The Persians had poked and prodded the lesser Greek states for over a century when Alexander the Great took his Macedonian phalanx and smashed their empire to dust. The French and English had fought a long series of indecisive clashes between mounted knights when the English longbowmen at the Battle of Crecy announced the dominance of projectile weapons. The Confederate Army dealt regular defeats to the Union forces during the early months of the Civil War, but they learned that such classical single-day battlefield victories on the backs of gallant leadership charging on horseback didn’t mean much against the relentless churn of large-scale industrial warfare and continental naval blockade — this discovery took four years and 750,000 lives. When paradigms have fundamentally shifted, major powers never really understand it until they see it play out before their eyes. And when they finally clash, either one finds out they were way behind the curve, in which case the war might end blessedly quickly, or two Goliaths smash each other back to the drawing board, endangering both their societies with the specter of drawn-out conflict.


Which brings us to now. There hasn’t been a war between two major powers since the Japanese signed their surrender on the U.S.S. Missouri in 1945. The United States and the Soviets danced around the cliff’s edge for a half century afterward, perhaps saved from disaster by the fact that the paradigm shift toward nuclear weapons had been previewed at the end of the previous war — even just a couple cities erased by nuclear fire takes things out of the realm of the theoretical. In fact, it’s likely that the successful avoidance of nuclear war has further confused the picture of the what the next war will look like. After all, once you develop your nukes and have them targeted at your enemy’s cities there may not seem to be much else to do in terms of strategic planning.
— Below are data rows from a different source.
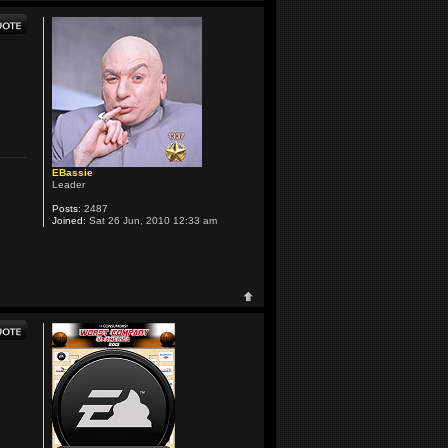
EBassie
Leader
Posts:
2487
Joined:
Sat 26 Jun, 2010 12:33 am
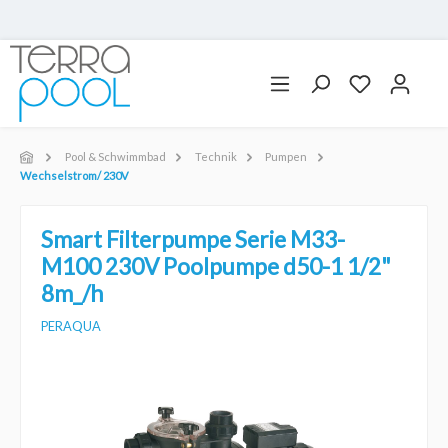
Pool & Schwimmbad
Technik
Pumpen
Wechselstrom/ 230V
Smart Filterpumpe Serie M33-
M100 230V Poolpumpe d50-1 1/2"
8m_/h
PERAQUA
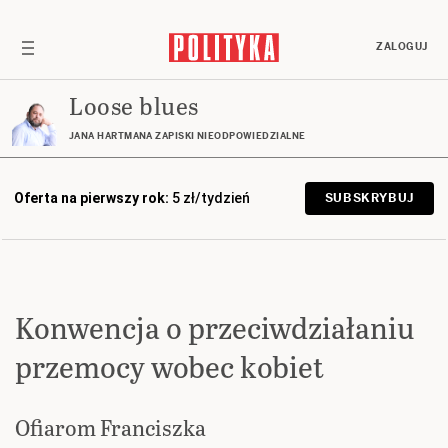
ZALOGUJ
Loose blues
JANA HARTMANA ZAPISKI NIEODPOWIEDZIALNE
Oferta na pierwszy rok:
5 zł/tydzień
SUBSKRYBUJ
Konwencja o przeciwdziałaniu
przemocy wobec kobiet
Ofiarom Franciszka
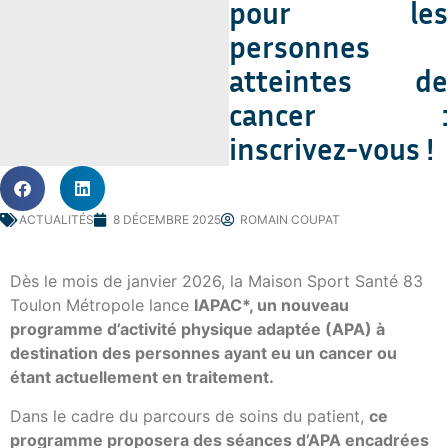
pour les
personnes
atteintes de
cancer :
inscrivez-vous !
ACTUALITÉS
8 DÉCEMBRE 2025
ROMAIN COUPAT
Dès le mois de janvier 2026, la Maison Sport Santé 83
Toulon Métropole lance
IAPAC*, un nouveau
programme d’activité physique adaptée (APA) à
destination des personnes ayant eu un cancer ou
étant actuellement en traitement.
Dans le cadre du parcours de soins du patient,
ce
programme proposera des séances d’APA encadrées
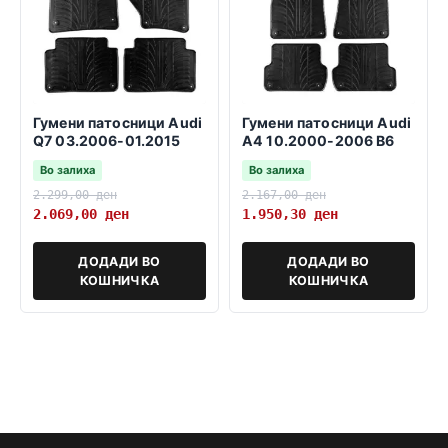
Гумени патосници Audi
Гумени патосници Audi
Q7 03.2006-01.2015
A4 10.2000-2006 B6
Во залиха
Во залиха
2.299,00
ден
2.167,00
ден
2.069,00
ден
1.950,30
ден
ДОДАДИ ВО
ДОДАДИ ВО
КОШНИЧКА
КОШНИЧКА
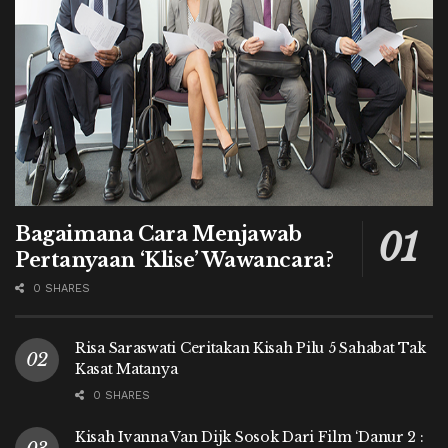
Bagaimana Cara Menjawab
Pertanyaan ‘Klise’ Wawancara?
0 SHARES
Risa Saraswati Ceritakan Kisah Pilu 5 Sahabat Tak
Kasat Matanya
0 SHARES
Kisah Ivanna Van Dijk Sosok Dari Film ‘Danur 2 :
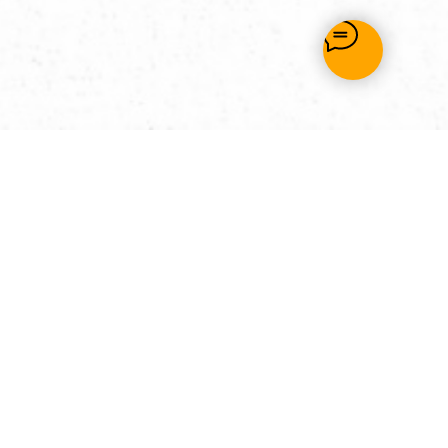
ледующих случаях:
чика от тура по истечении 14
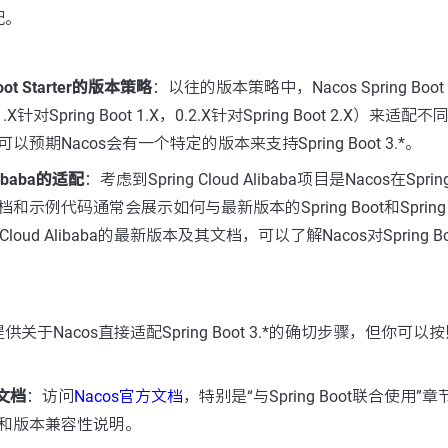
配。
 Boot Starter的版本策略
：以往的版本策略中，Nacos Spring Boot 
针对Spring Boot 1.X，0.2.X针对Spring Boot 2.X）来适配不同S
预期Nacos会有一个特定的版本来支持Spring Boot 3.*。
Alibaba的适配
：考虑到Spring Cloud Alibaba项目是Nacos在Spri
示例代码通常会展示如何与最新版本的Spring Boot和Spring 
 Cloud Alibaba的最新版本及其文档，可以了解Nacos对Spring Bo
关于Nacos直接适配Spring Boot 3.*的确切步骤，但你可
方文档
：访问
Nacos官方文档
，特别是“与Spring Boot联合使用
和版本兼容性说明。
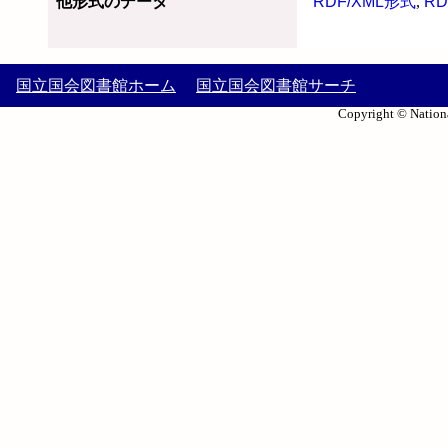
他形式のデータ
RDF/XML形式
,
RD
国立国会図書館ホーム
国立国会図書館サーチ
Copyright © Nationa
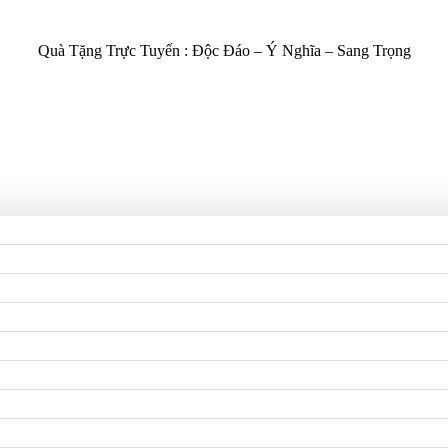
Quà Tặng Trực Tuyến :
Độc Đáo – Ý Nghĩa – Sang Trọng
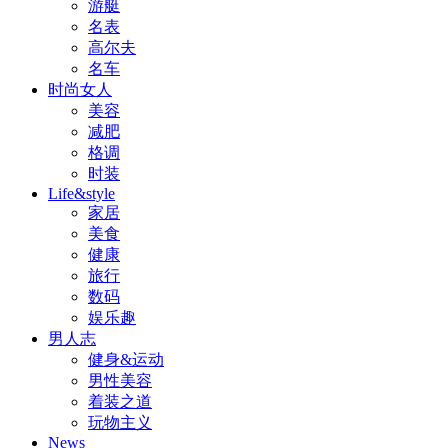
游艇
名表
高尔夫
名车
时尚女人
美容
减肥
格调
时装
Life&style
家居
美食
健康
旅行
数码
娱乐趣
男人志
健身&运动
男性美容
着装之道
玩物主义
News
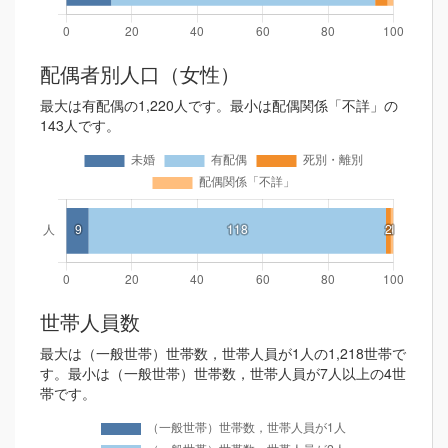
配偶者別人口（女性）
最大は有配偶の1,220人です。最小は配偶関係「不詳」の
143人です。
世帯人員数
最大は（一般世帯）世帯数，世帯人員が1人の1,218世帯で
す。最小は（一般世帯）世帯数，世帯人員が7人以上の4世
帯です。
At least two and possibly three countries have buttons that could end the world. But the great powers of the world still find themselves in the same situation that Europe did in 1914, perhaps worse. They’ve spent decades skirmishing with and often embarrassing themselves against technologically inferior opponents with better thought-out long term strategies. Much like in the years leading up to 1914, profound geopolitical shifts had been happening during rapid globalization (consider that the world was in many ways more globalized in 1914 than it was in 1945), and have been doing so without direct military conflict between first world nations.


The Russian war against Ukraine has yielded some clues, but the picture has been fuzzy. The Russian advance has been stop-start and plodding, but it’s also been in accordance with their doctrine — like the Union advance during the American Civil War, it has been thundering and relentless and executed knowing full well of its massive advantages in industry and resources. The lessons are also obfuscated by a hyperreal media environment on both sides of the conflict, with a firehose of modern propaganda sprayed over the reality of the battlefield, and leadership castes across the globe that all look as though they have bought into delusional ways of thinking that could lead to catastrophe. And remember that most of the “next-gen” weaponry possessed by the Great Powers — hypersonic missiles and cyber barrages and DNA-targeted bioweapons and all manner of other Digital Age horrors — has yet to see use in peer-to-peer action.


With a large scale proxy war between East and West burning on the European continent for the first time in decades — and with the sabers rattling quite loudly in east Asia — the age-old mouse trap looks primed to snap yet again. Weapons tested, simulations run, delusions bulwarked and woven tight into policy. Every planner surely submitting reports up the ladder about the war being “over by Christmas.” But you never know which of those dynamics illustrated above will play out when the live fire starts. In the long arc of military history, the theoretical rarely seems to satisfy. The real game must be played.